Getting infected with something like Mado Ransomware might not be something nice, but there is no need to panic either. This program can successfully encrypt your files, and once the encryption process started, there’s no going back. So, worrying over it will only lose you a few necessary brain cells. Instead, it is recommended to focus on Mado Ransomware removal and protecting your data and your system from similar intruders in the future. For the manual removal instructions, you can scroll down to the bottom of this description. For various security tips, continue reading below.
Mado Ransomware comes from the STOP Ransomware family. We have talked about programs from this group before, and this app is pretty much the same as Npsk Ransomware, Nppp Ransomware, and a ton of others. To avoid things like Mado Ransomware, we have to know how they spread.
Security researchers suggest that these programs employ spam email campaigns to reach their victims. The ransomware installer file may come with a spam email attachment that masquerades as a legitimate document. It might look like an online shopping invoice or some financial report. If you haven’t been expecting a document like that, you would do yourself a favor if you scanned the received files with a security tool of your choice.

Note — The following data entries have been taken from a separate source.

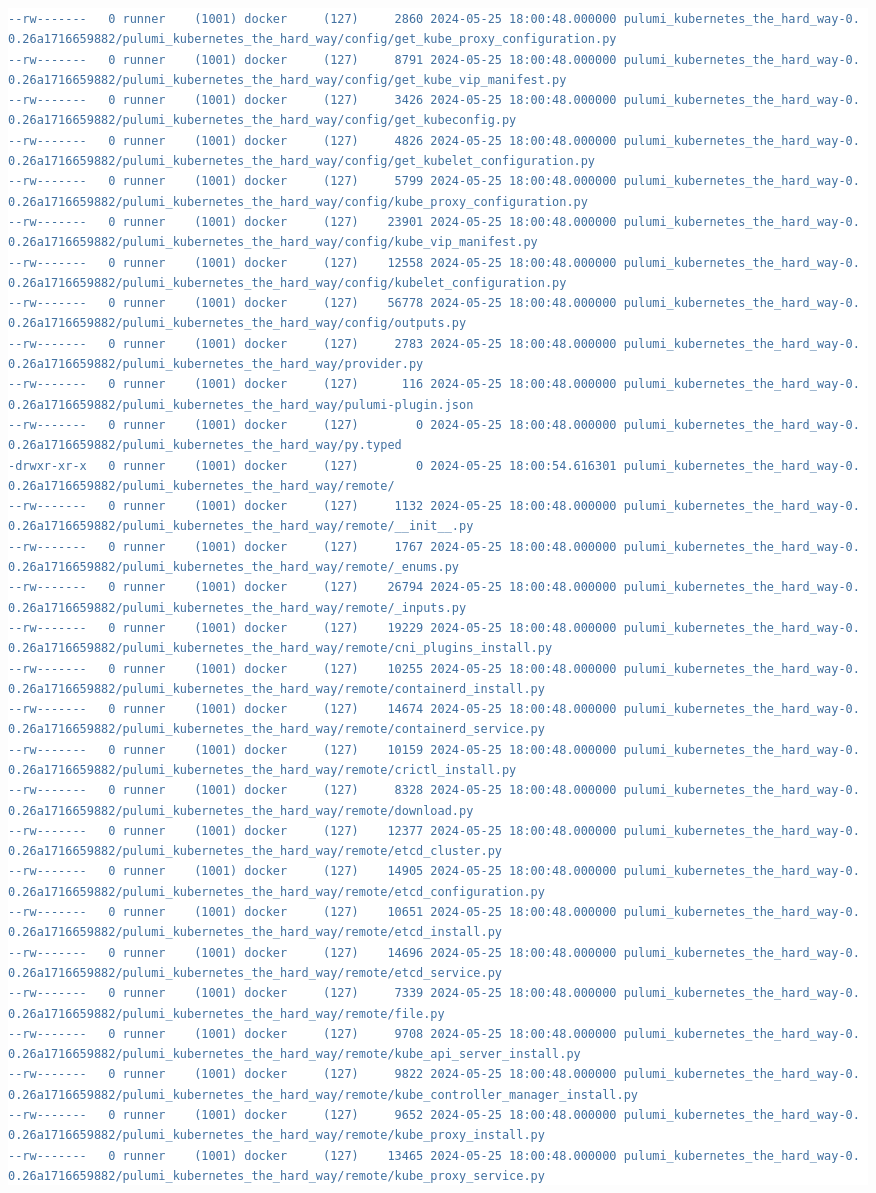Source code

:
 ```diff
--rw-------   0 runner    (1001) docker     (127)     2860 2024-05-25 18:00:48.000000 pulumi_kubernetes_the_hard_way-0.0.26a1716659882/pulumi_kubernetes_the_hard_way/config/get_kube_proxy_configuration.py
--rw-------   0 runner    (1001) docker     (127)     8791 2024-05-25 18:00:48.000000 pulumi_kubernetes_the_hard_way-0.0.26a1716659882/pulumi_kubernetes_the_hard_way/config/get_kube_vip_manifest.py
--rw-------   0 runner    (1001) docker     (127)     3426 2024-05-25 18:00:48.000000 pulumi_kubernetes_the_hard_way-0.0.26a1716659882/pulumi_kubernetes_the_hard_way/config/get_kubeconfig.py
--rw-------   0 runner    (1001) docker     (127)     4826 2024-05-25 18:00:48.000000 pulumi_kubernetes_the_hard_way-0.0.26a1716659882/pulumi_kubernetes_the_hard_way/config/get_kubelet_configuration.py
--rw-------   0 runner    (1001) docker     (127)     5799 2024-05-25 18:00:48.000000 pulumi_kubernetes_the_hard_way-0.0.26a1716659882/pulumi_kubernetes_the_hard_way/config/kube_proxy_configuration.py
--rw-------   0 runner    (1001) docker     (127)    23901 2024-05-25 18:00:48.000000 pulumi_kubernetes_the_hard_way-0.0.26a1716659882/pulumi_kubernetes_the_hard_way/config/kube_vip_manifest.py
--rw-------   0 runner    (1001) docker     (127)    12558 2024-05-25 18:00:48.000000 pulumi_kubernetes_the_hard_way-0.0.26a1716659882/pulumi_kubernetes_the_hard_way/config/kubelet_configuration.py
--rw-------   0 runner    (1001) docker     (127)    56778 2024-05-25 18:00:48.000000 pulumi_kubernetes_the_hard_way-0.0.26a1716659882/pulumi_kubernetes_the_hard_way/config/outputs.py
--rw-------   0 runner    (1001) docker     (127)     2783 2024-05-25 18:00:48.000000 pulumi_kubernetes_the_hard_way-0.0.26a1716659882/pulumi_kubernetes_the_hard_way/provider.py
--rw-------   0 runner    (1001) docker     (127)      116 2024-05-25 18:00:48.000000 pulumi_kubernetes_the_hard_way-0.0.26a1716659882/pulumi_kubernetes_the_hard_way/pulumi-plugin.json
--rw-------   0 runner    (1001) docker     (127)        0 2024-05-25 18:00:48.000000 pulumi_kubernetes_the_hard_way-0.0.26a1716659882/pulumi_kubernetes_the_hard_way/py.typed
-drwxr-xr-x   0 runner    (1001) docker     (127)        0 2024-05-25 18:00:54.616301 pulumi_kubernetes_the_hard_way-0.0.26a1716659882/pulumi_kubernetes_the_hard_way/remote/
--rw-------   0 runner    (1001) docker     (127)     1132 2024-05-25 18:00:48.000000 pulumi_kubernetes_the_hard_way-0.0.26a1716659882/pulumi_kubernetes_the_hard_way/remote/__init__.py
--rw-------   0 runner    (1001) docker     (127)     1767 2024-05-25 18:00:48.000000 pulumi_kubernetes_the_hard_way-0.0.26a1716659882/pulumi_kubernetes_the_hard_way/remote/_enums.py
--rw-------   0 runner    (1001) docker     (127)    26794 2024-05-25 18:00:48.000000 pulumi_kubernetes_the_hard_way-0.0.26a1716659882/pulumi_kubernetes_the_hard_way/remote/_inputs.py
--rw-------   0 runner    (1001) docker     (127)    19229 2024-05-25 18:00:48.000000 pulumi_kubernetes_the_hard_way-0.0.26a1716659882/pulumi_kubernetes_the_hard_way/remote/cni_plugins_install.py
--rw-------   0 runner    (1001) docker     (127)    10255 2024-05-25 18:00:48.000000 pulumi_kubernetes_the_hard_way-0.0.26a1716659882/pulumi_kubernetes_the_hard_way/remote/containerd_install.py
--rw-------   0 runner    (1001) docker     (127)    14674 2024-05-25 18:00:48.000000 pulumi_kubernetes_the_hard_way-0.0.26a1716659882/pulumi_kubernetes_the_hard_way/remote/containerd_service.py
--rw-------   0 runner    (1001) docker     (127)    10159 2024-05-25 18:00:48.000000 pulumi_kubernetes_the_hard_way-0.0.26a1716659882/pulumi_kubernetes_the_hard_way/remote/crictl_install.py
--rw-------   0 runner    (1001) docker     (127)     8328 2024-05-25 18:00:48.000000 pulumi_kubernetes_the_hard_way-0.0.26a1716659882/pulumi_kubernetes_the_hard_way/remote/download.py
--rw-------   0 runner    (1001) docker     (127)    12377 2024-05-25 18:00:48.000000 pulumi_kubernetes_the_hard_way-0.0.26a1716659882/pulumi_kubernetes_the_hard_way/remote/etcd_cluster.py
--rw-------   0 runner    (1001) docker     (127)    14905 2024-05-25 18:00:48.000000 pulumi_kubernetes_the_hard_way-0.0.26a1716659882/pulumi_kubernetes_the_hard_way/remote/etcd_configuration.py
--rw-------   0 runner    (1001) docker     (127)    10651 2024-05-25 18:00:48.000000 pulumi_kubernetes_the_hard_way-0.0.26a1716659882/pulumi_kubernetes_the_hard_way/remote/etcd_install.py
--rw-------   0 runner    (1001) docker     (127)    14696 2024-05-25 18:00:48.000000 pulumi_kubernetes_the_hard_way-0.0.26a1716659882/pulumi_kubernetes_the_hard_way/remote/etcd_service.py
--rw-------   0 runner    (1001) docker     (127)     7339 2024-05-25 18:00:48.000000 pulumi_kubernetes_the_hard_way-0.0.26a1716659882/pulumi_kubernetes_the_hard_way/remote/file.py
--rw-------   0 runner    (1001) docker     (127)     9708 2024-05-25 18:00:48.000000 pulumi_kubernetes_the_hard_way-0.0.26a1716659882/pulumi_kubernetes_the_hard_way/remote/kube_api_server_install.py
--rw-------   0 runner    (1001) docker     (127)     9822 2024-05-25 18:00:48.000000 pulumi_kubernetes_the_hard_way-0.0.26a1716659882/pulumi_kubernetes_the_hard_way/remote/kube_controller_manager_install.py
--rw-------   0 runner    (1001) docker     (127)     9652 2024-05-25 18:00:48.000000 pulumi_kubernetes_the_hard_way-0.0.26a1716659882/pulumi_kubernetes_the_hard_way/remote/kube_proxy_install.py
--rw-------   0 runner    (1001) docker     (127)    13465 2024-05-25 18:00:48.000000 pulumi_kubernetes_the_hard_way-0.0.26a1716659882/pulumi_kubernetes_the_hard_way/remote/kube_proxy_service.py
```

Aside from spam emails, Mado Ransomware might also come bundled with freeware. You should be especially careful if you download programs via p2p sharing sites. For instance, if you torrent a program and you use a pirated activation code instead of a licensed one, it is very likely that along with the program you want, you might also get a malicious infection. So, it’s not just about piracy, it’s about your safety, too. Be sure to adopt safe web browsing and program acquisition practices.
If Mado Ransomware enters your system anyway, you will soon see that all of your file icon changes. It happens because the infection encrypts your files, and the system is no longer able to read them. The infection will also add the ‘.mado’ extension to every single file, and that extension is like a stamp that says this file was affected by Mado Ransomware. However, you don’t really need this stamp to realize that something terrible happened, and you can no longer access your data.
There might be a silver lining to this, however. There is a public decryption tool for the STOP Ransomware infection. If a program that is based on STOP Ransomware uses an offline key to encrypt target files, it is possible to use the same public decryption tool to restore the affected data. Please note that the public decryption tool would not work if an online key was used to lock up your files. Hence, it’s still better to have a file backup.
Aside from the encryption, Mado Ransomware also drops a ransom note that says the same thing as all the other ransom notes from this group:
All your files like photos, databases, documents and other important are encrypted with strongest encryption and unique key.
The only method of recovering files is to purchase decrypt tool and unique key for you.
Price of private key and decrypt software is $980.
Discount 50% available if you contact us first 72 hours, that's price for you is $490.
Please note that you'll never restore your data without payment.
Do you really have to contact these criminals? No. Don’t even think of using the emails in that ransom note. Paying would hardly solve anything, and you might end up without your files and without your money. If you feel at a loss, it’s a lot better to address a local professional, who would tell you more about various methods you can employ to try and restore your files.